T3: Benchmarking Sycophancy and Skepticism in Causal Judgment
Edward Y. Chang
TL;DR
T3 (Testing Trustworthy Thinking) introduces a diagnostic benchmark to evaluate LLM causal judgment across Pearl's Ladder of Causality, decomposing performance into Utility and Safety and incorporating Wise Refusal on AMBIGUOUS cases. It uses 454 expert-curated vignettes to reveal distinct failure modes, including the Skepticism Trap and a Scaling Paradox on counterfactuals, and demonstrates that a process-verified protocol (RCA) can restore decisive causal judgment. The framework combines three prompting protocols to separate capability from robustness and provides a rigorous Sheep/Wolf analysis to expose safety-driven refusals and endorsements. The findings have implications for alignment and benchmarking, showing that safety tuning can trade off genuine causal reasoning and that structured verification can mitigate these pathologies. Overall, T3 offers a granular, diagnostic tool for improving trustworthy causal reasoning in LLMs and guiding future alignment research.
Abstract
We introduce T3 (Testing Trustworthy Thinking), a diagnostic benchmark designed to rigorously evaluate LLM causal judgment across Pearl's Ladder of Causality.
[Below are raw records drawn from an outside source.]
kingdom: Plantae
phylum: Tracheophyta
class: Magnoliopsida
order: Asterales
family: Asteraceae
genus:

Comprising 454 expert-curated vignettes, T3 prioritizes high-resolution failure analysis, decomposing performance into Utility (sensitivity), Safety (specificity), and Wise Refusal on underdetermined cases. By applying T3 to frontier models, we diagnose two distinct pathologies: a "Skepticism Trap" at L1 (where safety-tuned models like Claude Haiku reject 60% of valid links) and a non-monotonic Scaling Paradox at L3. In the latter, the larger GPT-5.2 underperforms GPT-4-Turbo by 55 points on ambiguous counterfactuals, driven by a collapse into paralysis (excessive hedging) rather than hallucination. Finally, we use the benchmark to validate a process-verified protocol (RCA), showing that T3 successfully captures the restoration of decisive causal judgment under structured verification.